Online Abuse Prevention Initiative
- Available in: English
- Founder: Randi Lee Harper
- Commercial: No
- Launched: March 2015; 11 years ago

= Online Abuse Prevention Initiative =

Non-profit organization

The Online Abuse Prevention Initiative (OAPI) was an organization founded in 2015 that aimed to study and combat abuse on the Internet.

== History ==
OAPI was created by Randi Lee Harper in response to Twitter's lack of tools for filtering online harassment. OAPI was founded in 2015, with Crash Override Network's Zoë Quinn and Alex Lifschitz stated as serving on the inaugural board of directors. In March 2015 Quinn announced a formal partnership between the two organizations.

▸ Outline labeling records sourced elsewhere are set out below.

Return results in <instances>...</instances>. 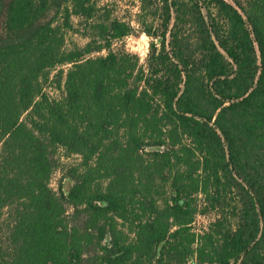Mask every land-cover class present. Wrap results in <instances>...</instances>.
Returning a JSON list of instances; mask_svg holds the SVG:
<instances>
[{
  "label": "trees",
  "instance_id": "trees-1",
  "mask_svg": "<svg viewBox=\"0 0 264 264\" xmlns=\"http://www.w3.org/2000/svg\"><path fill=\"white\" fill-rule=\"evenodd\" d=\"M139 3L145 65L94 0H0V264H264V0Z\"/></svg>",
  "mask_w": 264,
  "mask_h": 264
},
{
  "label": "rangeland",
  "instance_id": "rangeland-1",
  "mask_svg": "<svg viewBox=\"0 0 264 264\" xmlns=\"http://www.w3.org/2000/svg\"><path fill=\"white\" fill-rule=\"evenodd\" d=\"M97 3V7L101 9L100 15H104V11L111 16L112 19H118L120 21L126 22L131 25L132 33L124 38L113 40L111 49L115 52H127L137 55L140 60V64L145 65L146 58L150 52V41L151 39L144 33L143 27L140 25V3L139 0H94ZM56 14L55 10H51L47 16V19H52ZM58 23H63L62 15L58 17ZM94 21L87 23L84 19L79 16H72L71 25L72 28L65 30V49L71 50L76 47H85L90 41L91 34H99V30H92ZM107 50L93 54L106 55ZM65 70L67 67H63ZM58 70H54L51 73V77L47 83L44 84L46 92L52 99H60L63 95V85L64 82L59 83L56 80ZM58 155L61 157V165L59 169L54 173L52 179V186L54 188L58 187L59 181L62 180L61 177L66 171L69 165L78 162V157L75 155L69 156L65 151L60 150ZM67 187V188H66ZM72 187V182L70 180H64L63 190L67 194V190ZM199 210H202L205 206V201L203 197L199 198ZM218 217V211H208L205 214H199L193 224V229L195 232L203 233L204 230H208L211 223L215 221Z\"/></svg>",
  "mask_w": 264,
  "mask_h": 264
},
{
  "label": "water",
  "instance_id": "water-1",
  "mask_svg": "<svg viewBox=\"0 0 264 264\" xmlns=\"http://www.w3.org/2000/svg\"><path fill=\"white\" fill-rule=\"evenodd\" d=\"M71 189V188H70ZM70 192V191H69ZM69 192H67V194H69Z\"/></svg>",
  "mask_w": 264,
  "mask_h": 264
}]
</instances>
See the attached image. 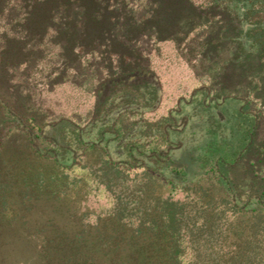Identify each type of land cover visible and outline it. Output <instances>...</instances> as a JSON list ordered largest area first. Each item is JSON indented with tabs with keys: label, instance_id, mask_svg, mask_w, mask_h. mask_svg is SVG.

As of April 2016, Harper's work on OAPI was supported by individuals who contributed money via Patreon.

== Activities ==

The stated goals of the OAPI are to study online abuse, and to reduce and mitigate it through technical measures and collaboration with tech companies. Its first public campaign in July 2015 was an open letter to ICANN, the organization responsible for coordinating the Internet's Domain Name System, opposing the latter's plans to end anonymity of WHOIS records for commercial websites. OAPI argued that ICANN's proposals would make it easier for abusers to physically endanger domain name registrants through doxxing and swatting, and that those marginalized for their race, gender, or sexual orientation are disproportionately at risk. The letter attracted signatures and support from over fifty organizations supporting online privacy or protection of at-risk communities, including the Electronic Frontier Foundation, The Tor Project, and the National Coalition Against Domestic Violence.